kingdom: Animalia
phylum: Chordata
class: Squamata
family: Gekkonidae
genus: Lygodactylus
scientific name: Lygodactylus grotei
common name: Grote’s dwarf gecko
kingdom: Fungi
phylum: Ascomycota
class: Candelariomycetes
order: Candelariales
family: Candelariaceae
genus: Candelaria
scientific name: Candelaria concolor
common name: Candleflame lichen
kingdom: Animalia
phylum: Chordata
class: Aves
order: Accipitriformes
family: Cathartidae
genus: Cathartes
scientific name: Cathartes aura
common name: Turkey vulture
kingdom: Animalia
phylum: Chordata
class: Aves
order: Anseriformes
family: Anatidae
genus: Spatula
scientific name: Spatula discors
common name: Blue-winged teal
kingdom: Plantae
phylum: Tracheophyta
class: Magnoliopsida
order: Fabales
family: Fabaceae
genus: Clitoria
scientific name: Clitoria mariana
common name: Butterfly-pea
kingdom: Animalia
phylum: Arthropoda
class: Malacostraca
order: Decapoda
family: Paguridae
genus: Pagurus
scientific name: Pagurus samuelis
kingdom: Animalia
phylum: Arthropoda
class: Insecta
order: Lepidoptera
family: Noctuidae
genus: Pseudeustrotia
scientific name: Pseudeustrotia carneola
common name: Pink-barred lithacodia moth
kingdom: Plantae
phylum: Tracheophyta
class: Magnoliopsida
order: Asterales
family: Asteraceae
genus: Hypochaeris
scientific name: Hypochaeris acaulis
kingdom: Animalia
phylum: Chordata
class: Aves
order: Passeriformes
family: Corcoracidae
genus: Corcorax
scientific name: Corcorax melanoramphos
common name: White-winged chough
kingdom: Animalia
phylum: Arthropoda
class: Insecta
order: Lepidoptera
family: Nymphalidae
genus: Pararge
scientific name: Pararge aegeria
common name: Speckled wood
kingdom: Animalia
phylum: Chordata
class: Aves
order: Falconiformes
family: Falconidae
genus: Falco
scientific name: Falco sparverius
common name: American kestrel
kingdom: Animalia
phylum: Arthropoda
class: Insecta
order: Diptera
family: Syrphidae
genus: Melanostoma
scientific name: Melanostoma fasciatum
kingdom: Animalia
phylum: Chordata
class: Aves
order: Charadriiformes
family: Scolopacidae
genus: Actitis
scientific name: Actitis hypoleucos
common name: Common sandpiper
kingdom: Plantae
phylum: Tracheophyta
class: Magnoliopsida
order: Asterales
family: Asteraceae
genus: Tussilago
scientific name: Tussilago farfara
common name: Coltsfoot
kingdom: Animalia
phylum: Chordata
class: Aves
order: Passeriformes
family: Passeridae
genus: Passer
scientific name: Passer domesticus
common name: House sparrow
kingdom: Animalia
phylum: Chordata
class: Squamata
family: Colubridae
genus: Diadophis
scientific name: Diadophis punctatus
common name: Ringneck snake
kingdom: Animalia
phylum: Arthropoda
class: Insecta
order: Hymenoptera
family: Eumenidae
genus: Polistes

- - -

What is expected
Retype every line from all the rows above, matching each word, capital letter, and punctuation mark precisely.

Result for this task
kingdom: Animalia
phylum: Chordata
class: Squamata
family: Gekkonidae
genus: Lygodactylus
scientific name: Lygodactylus grotei
common name: Grote’s dwarf gecko
kingdom: Fungi
phylum: Ascomycota
class: Candelariomycetes
order: Candelariales
family: Candelariaceae
genus: Candelaria
scientific name: Candelaria concolor
common name: Candleflame lichen
kingdom: Animalia
phylum: Chordata
class: Aves
order: Accipitriformes
family: Cathartidae
genus: Cathartes
scientific name: Cathartes aura
common name: Turkey vulture
kingdom: Animalia
phylum: Chordata
class: Aves
order: Anseriformes
family: Anatidae
genus: Spatula
scientific name: Spatula discors
common name: Blue-winged teal
kingdom: Plantae
phylum: Tracheophyta
class: Magnoliopsida
order: Fabales
family: Fabaceae
genus: Clitoria
scientific name: Clitoria mariana
common name: Butterfly-pea
kingdom: Animalia
phylum: Arthropoda
class: Malacostraca
order: Decapoda
family: Paguridae
genus: Pagurus
scientific name: Pagurus samuelis
kingdom: Animalia
phylum: Arthropoda
class: Insecta
order: Lepidoptera
family: Noctuidae
genus: Pseudeustrotia
scientific name: Pseudeustrotia carneola
common name: Pink-barred lithacodia moth
kingdom: Plantae
phylum: Tracheophyta
class: Magnoliopsida
order: Asterales
family: Asteraceae
genus: Hypochaeris
scientific name: Hypochaeris acaulis
kingdom: Animalia
phylum: Chordata
class: Aves
order: Passeriformes
family: Corcoracidae
genus: Corcorax
scientific name: Corcorax melanoramphos
common name: White-winged chough
kingdom: Animalia
phylum: Arthropoda
class: Insecta
order: Lepidoptera
family: Nymphalidae
genus: Pararge
scientific name: Pararge aegeria
common name: Speckled wood
kingdom: Animalia
phylum: Chordata
class: Aves
order: Falconiformes
family: Falconidae
genus: Falco
scientific name: Falco sparverius
common name: American kestrel
kingdom: Animalia
phylum: Arthropoda
class: Insecta
order: Diptera
family: Syrphidae
genus: Melanostoma
scientific name: Melanostoma fasciatum
kingdom: Animalia
phylum: Chordata
class: Aves
order: Charadriiformes
family: Scolopacidae
genus: Actitis
scientific name: Actitis hypoleucos
common name: Common sandpiper
kingdom: Plantae
phylum: Tracheophyta
class: Magnoliopsida
order: Asterales
family: Asteraceae
genus: Tussilago
scientific name: Tussilago farfara
common name: Coltsfoot
kingdom: Animalia
phylum: Chordata
class: Aves
order: Passeriformes
family: Passeridae
genus: Passer
scientific name: Passer domesticus
common name: House sparrow
kingdom: Animalia
phylum: Chordata
class: Squamata
family: Colubridae
genus: Diadophis
scientific name: Diadophis punctatus
common name: Ringneck snake
kingdom: Animalia
phylum: Arthropoda
class: Insecta
order: Hymenoptera
family: Eumenidae
genus: Polistes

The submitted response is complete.